Please restate each line of the data below exactly. Omit all images.

── Record excerpts ──

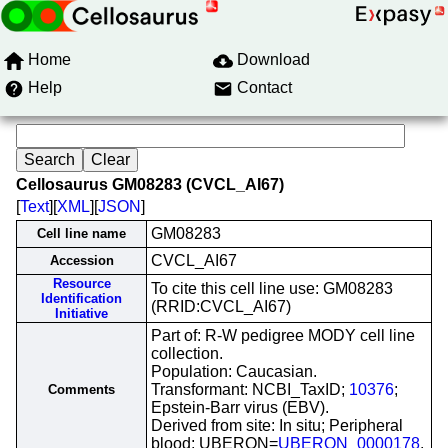
Home
Download
Help
Contact
Cellosaurus GM08283 (CVCL_AI67)
[
Text
][
XML
][
JSON
]
GM08283
Cell line name
CVCL_AI67
Accession
Resource
To cite this cell line use: GM08283
Identification
(RRID:CVCL_AI67)
Initiative
Part of: R-W pedigree MODY cell line
collection.
Population: Caucasian.
Transformant: NCBI_TaxID;
10376
;
Comments
Epstein-Barr virus (EBV).
Derived from site: In situ; Peripheral
blood; UBERON=
UBERON_0000178
.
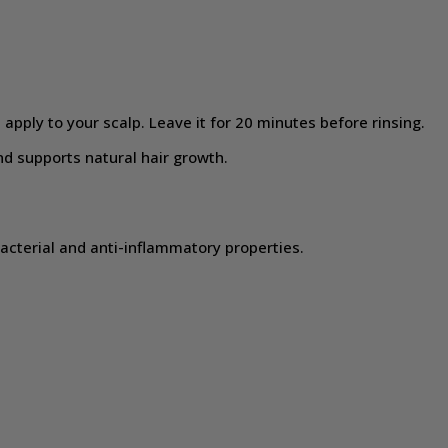
apply to your scalp. Leave it for 20 minutes before rinsing.
d supports natural hair growth.
bacterial and anti-inflammatory properties.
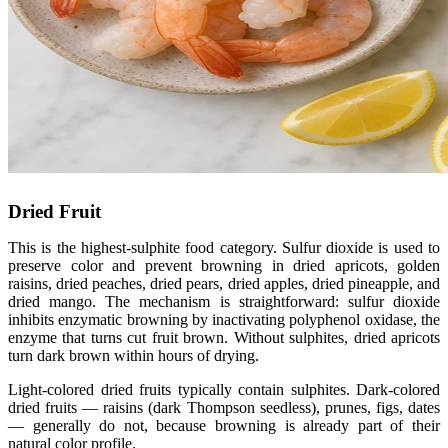
Dried Fruit
This is the highest-sulphite food category. Sulfur dioxide is used to
preserve color and prevent browning in dried apricots, golden
raisins, dried peaches, dried pears, dried apples, dried pineapple, and
dried mango. The mechanism is straightforward: sulfur dioxide
inhibits enzymatic browning by inactivating polyphenol oxidase, the
enzyme that turns cut fruit brown. Without sulphites, dried apricots
turn dark brown within hours of drying.
Light-colored dried fruits typically contain sulphites. Dark-colored
dried fruits — raisins (dark Thompson seedless), prunes, figs, dates
— generally do not, because browning is already part of their
natural color profile.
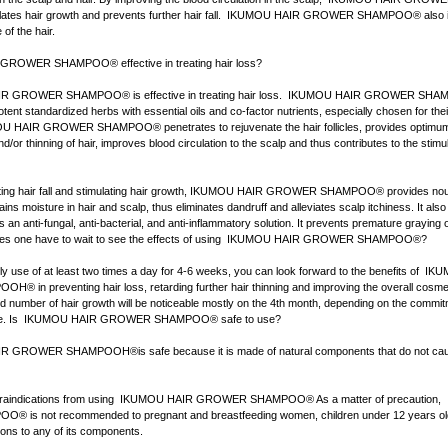
es hair growth and prevents further hair fall. IKUMOU HAIR GROWER SHAMPOO® also 
of the hair.
ROWER SHAMPOO® effective in treating hair loss?
R GROWER SHAMPOO® is effective in treating hair loss. IKUMOU HAIR GROWER SHA
tent standardized herbs with essential oils and co-factor nutrients, especially chosen for thei
U HAIR GROWER SHAMPOO® penetrates to rejuvenate the hair follicles, provides optimum n
d/or thinning of hair, improves blood circulation to the scalp and thus contributes to the stimul
ting hair fall and stimulating hair growth, IKUMOU HAIR GROWER SHAMPOO® provides nou
tains moisture in hair and scalp, thus eliminates dandruff and alleviates scalp itchiness. It als
an anti-fungal, anti-bacterial, and anti-inflammatory solution. It prevents premature graying of
es one have to wait to see the effects of using IKUMOU HAIR GROWER SHAMPOO®?
ily use of at least two times a day for 4-6 weeks, you can look forward to the benefits of 
n preventing hair loss, retarding further hair thinning and improving the overall cosmet
ed number of hair growth will be noticeable mostly on the 4th month, depending on the commi
age. Is IKUMOU HAIR GROWER SHAMPOO® safe to use?
 GROWER SHAMPOOH®is safe because it is made of natural components that do not cau
ntraindications from using IKUMOU HAIR GROWER SHAMPOO® As a matter of precaution
is not recommended to pregnant and breastfeeding women, children under 12 years old
ions to any of its components.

───

> **Answer**:
Home
Download
Help
Contact
Cellosaurus GM08283 (CVCL_AI67)
[
Text
][
XML
][
JSON
]
GM08283
Cell line name
CVCL_AI67
Accession
Resource
To cite this cell line use: GM08283
Identification
(RRID:CVCL_AI67)
Initiative
Part of: R-W pedigree MODY cell line
collection.
Population: Caucasian.
Transformant: NCBI_TaxID;
10376
;
Comments
Epstein-Barr virus (EBV).
Derived from site: In situ; Peripheral
blood; UBERON=
UBERON_0000178
.
apply to your scalp. Leave it for 20 minutes before rinsing.
d supports natural hair growth.
bacterial and anti-inflammatory properties.
Dried Fruit
This is the highest-sulphite food category. Sulfur dioxide is used to
preserve color and prevent browning in dried apricots, golden
raisins, dried peaches, dried pears, dried apples, dried pineapple, and
dried mango. The mechanism is straightforward: sulfur dioxide
inhibits enzymatic browning by inactivating polyphenol oxidase, the
enzyme that turns cut fruit brown. Without sulphites, dried apricots
turn dark brown within hours of drying.
Light-colored dried fruits typically contain sulphites. Dark-colored
dried fruits — raisins (dark Thompson seedless), prunes, figs, dates
— generally do not, because browning is already part of their
natural color profile.
es hair growth and prevents further hair fall. IKUMOU HAIR GROWER SHAMPOO® also 
of the hair.
ROWER SHAMPOO® effective in treating hair loss?
R GROWER SHAMPOO® is effective in treating hair loss. IKUMOU HAIR GROWER SHA
tent standardized herbs with essential oils and co-factor nutrients, especially chosen for thei
U HAIR GROWER SHAMPOO® penetrates to rejuvenate the hair follicles, provides optimum n
d/or thinning of hair, improves blood circulation to the scalp and thus contributes to the stimul
ting hair fall and stimulating hair growth, IKUMOU HAIR GROWER SHAMPOO® provides nou
tains moisture in hair and scalp, thus eliminates dandruff and alleviates scalp itchiness. It als
an anti-fungal, anti-bacterial, and anti-inflammatory solution. It prevents premature graying of
es one have to wait to see the effects of using IKUMOU HAIR GROWER SHAMPOO®?
ily use of at least two times a day for 4-6 weeks, you can look forward to the benefits of 
n preventing hair loss, retarding further hair thinning and improving the overall cosmet
ed number of hair growth will be noticeable mostly on the 4th month, depending on the commi
age. Is IKUMOU HAIR GROWER SHAMPOO® safe to use?
 GROWER SHAMPOOH®is safe because it is made of natural components that do not cau
ntraindications from using IKUMOU HAIR GROWER SHAMPOO® As a matter of precaution
is not recommended to pregnant and breastfeeding women, children under 12 years old
ions to any of its components.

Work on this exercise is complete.